Açılan kapının ardında eski arkadaş Alp duruyordu. Üstünde bir şort ve tişört. Ayağında terlikleri. İçeriden gelen arabesk bir şarkının sözleri. Bir kaç saniye baktı yüzümüze. Kımıldamadan. O zaman içinde kim olduğumuzu hatırladı. Tam sarılacaktı ki, kendisinin kim olduğunu da hatırladı ve kuru bir "Hoş geldiniz" çıktı ağzından. Sonra sanki kendisi de evinde misafirmiş gibi arkasını dönüp salona doğru yürüdü. Takip ettik haliyle ev sahibimizi. Rutubet ve ter kokuyordu. Hem de çok fazla. Etrafta birbiriyle ilgisiz yüzlerce eşya vardı. Salona geçtik. Oradan da terasa. Alp büyük beyaz salıncağa oturup hafiften sallanmaya başladı. Biz de karşısındaki iki tahta şezlonga oturduk.

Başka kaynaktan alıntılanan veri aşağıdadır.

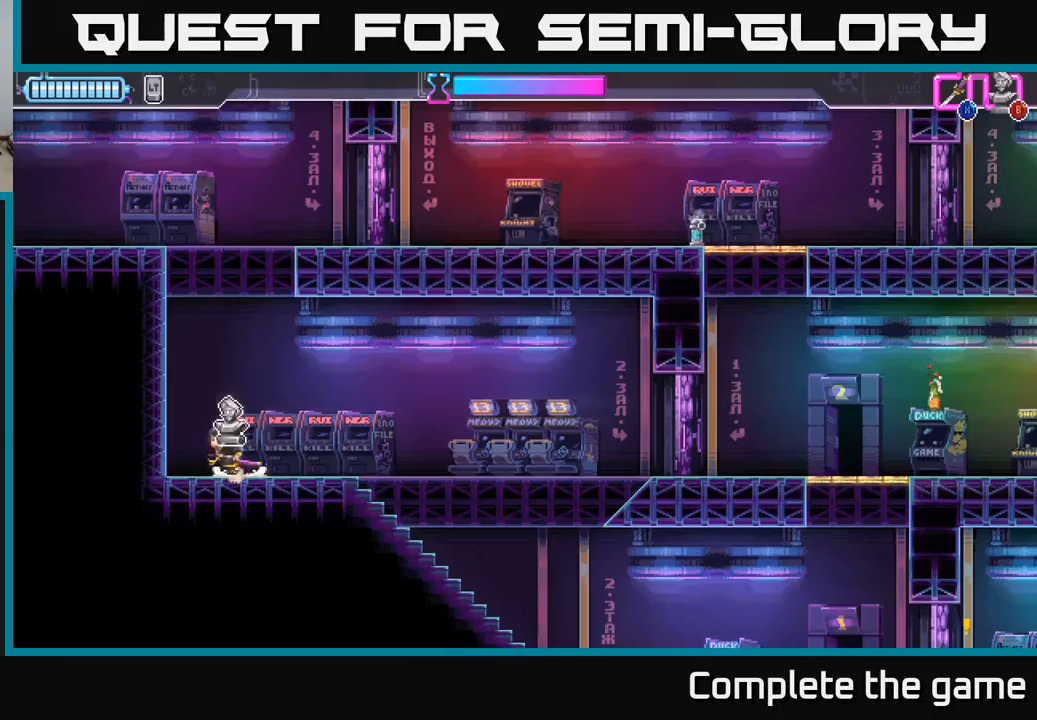
{"buttons": [], "left_stick": "center", "right_stick": "center", "events": [[17, "B", "up"], [83, "left_stick", "center"], [133, "left_stick", "right"], [333, "left_stick", "center"]]}
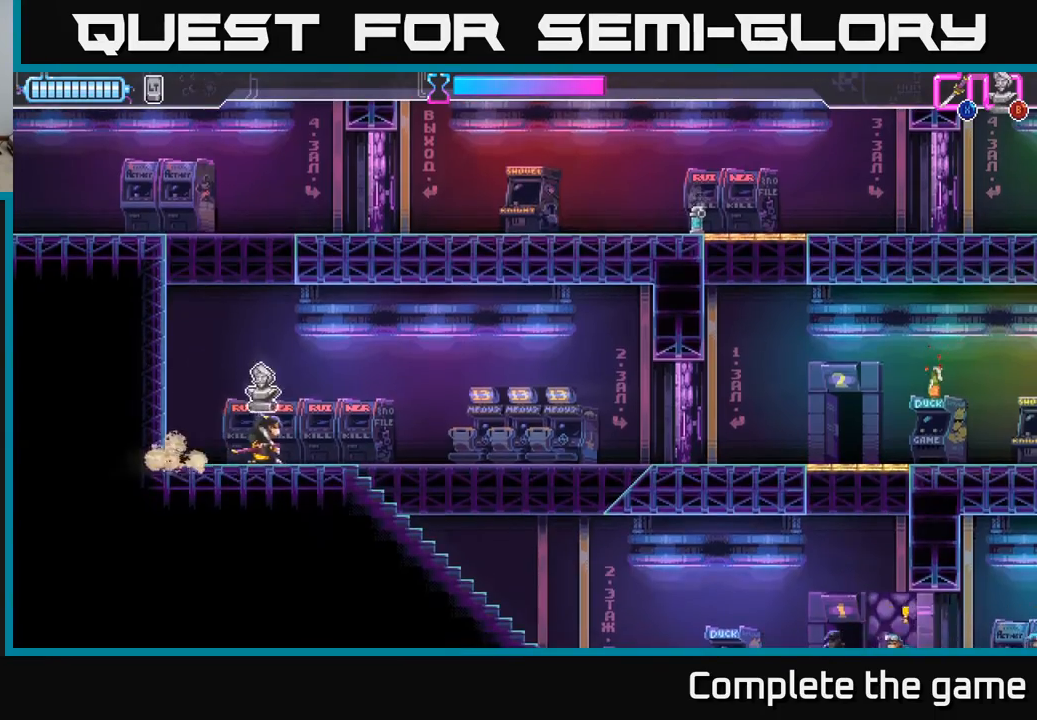
{"buttons": [], "left_stick": "right", "right_stick": "center", "events": [[150, "left_stick", "left"], [450, "left_stick", "right"]]}
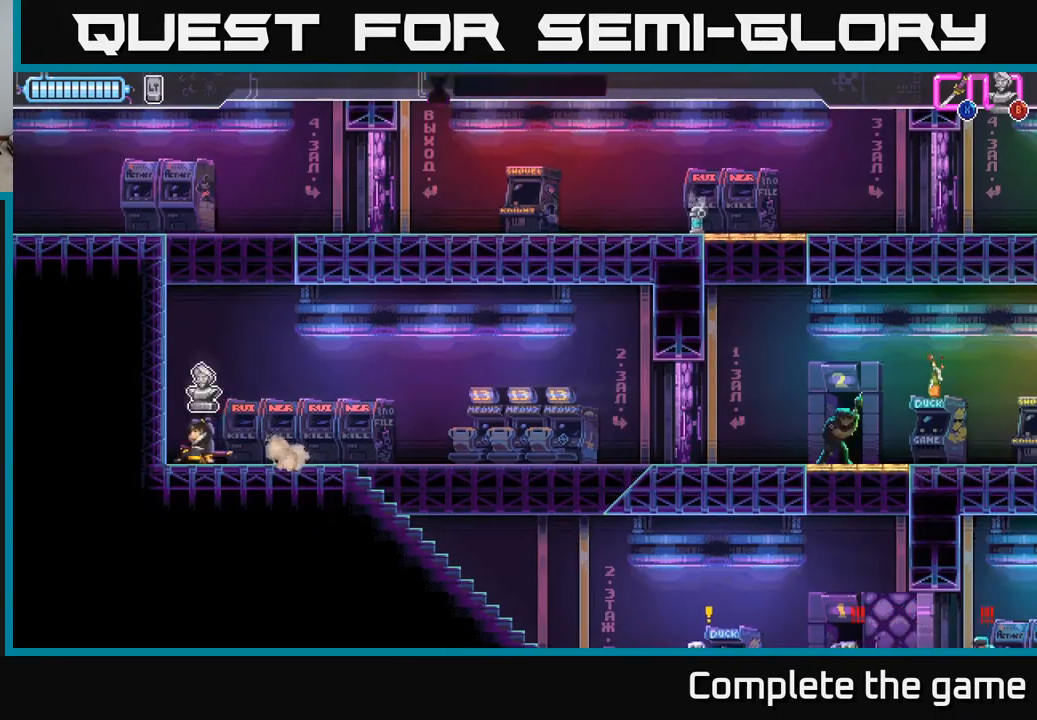
{"buttons": [], "left_stick": "center", "right_stick": "center", "events": [[67, "left_stick", "center"]]}
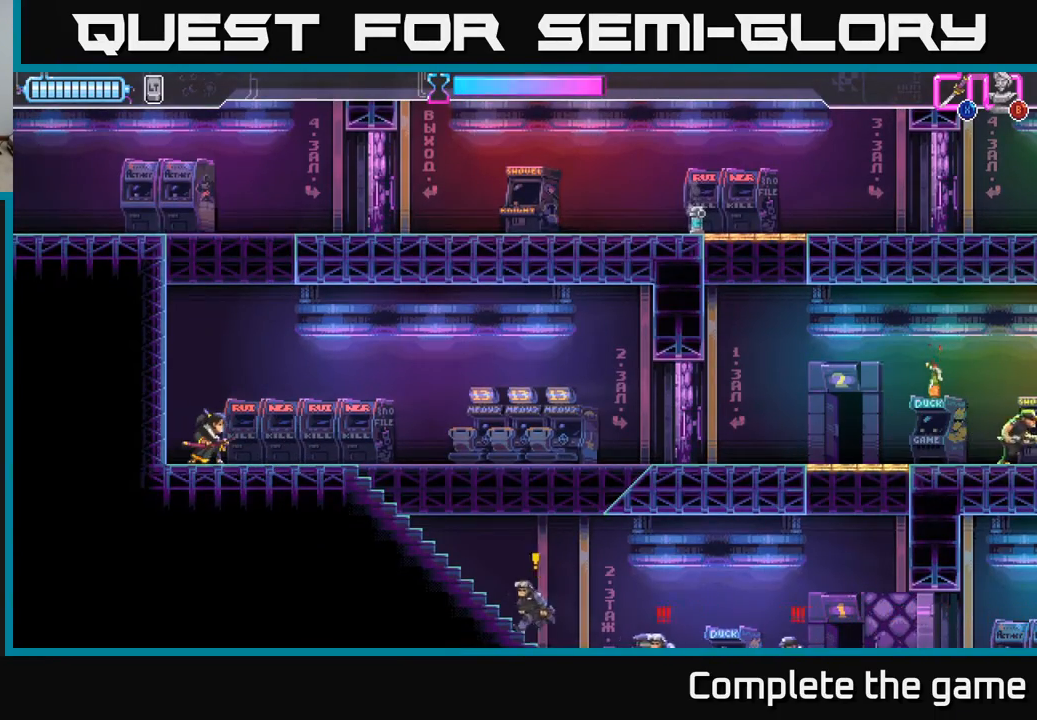
{"buttons": [], "left_stick": "right", "right_stick": "center", "events": [[283, "left_stick", "right"]]}
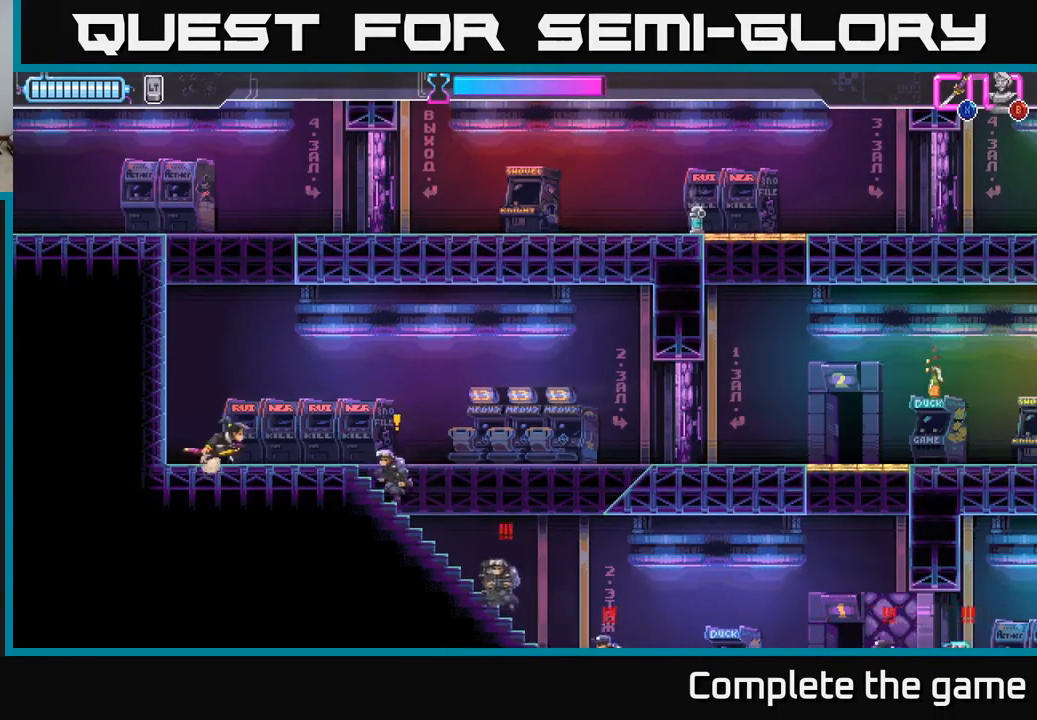
{"buttons": [], "left_stick": "right", "right_stick": "center", "events": [[167, "X", "down"], [267, "X", "up"]]}
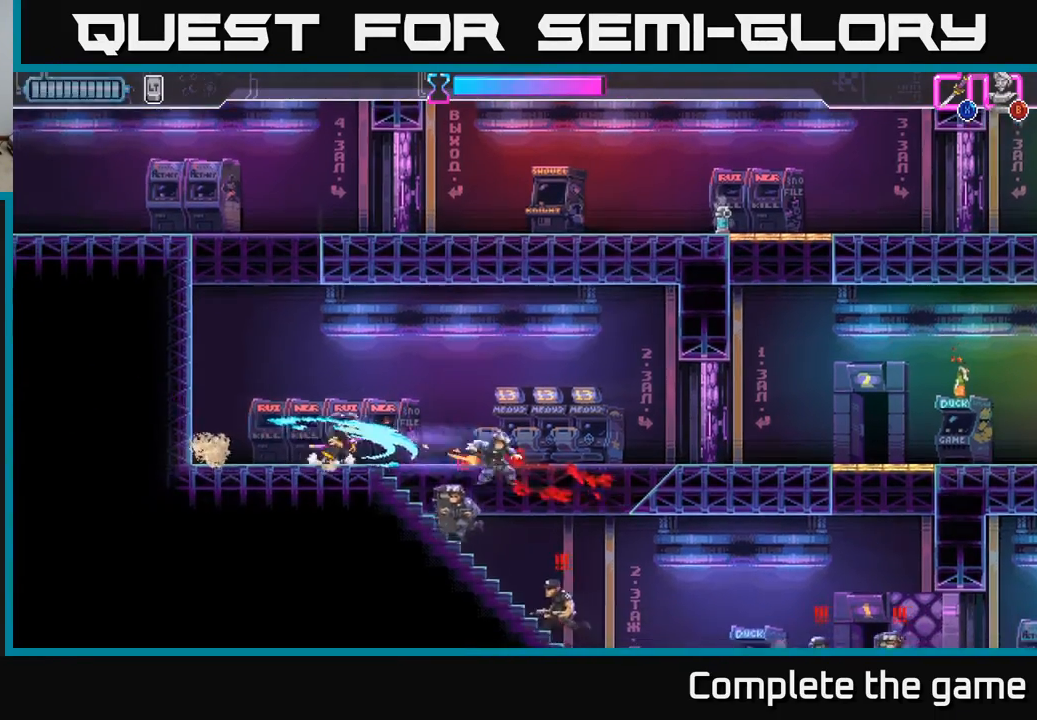
{"buttons": ["R2"], "left_stick": "down-right", "right_stick": "center", "events": [[33, "R2", "down"], [417, "R2", "up"], [467, "left_stick", "down-right"], [483, "R2", "down"]]}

Bize bakıyordu sanki ilk kez görmüş gibi... Tek bir soru. Sadece bir tane. Kayra sordu.

"Nasılsın?"

Bacaklarını iki kişilik salıncağa uzatıp sağ kolunu sırtını dayadığı demire yaslayıp sol kolunu da salıncağın kenarına koydu. Birkaç sanşye çevreyi seyretti. Ve başladı konuşmaya.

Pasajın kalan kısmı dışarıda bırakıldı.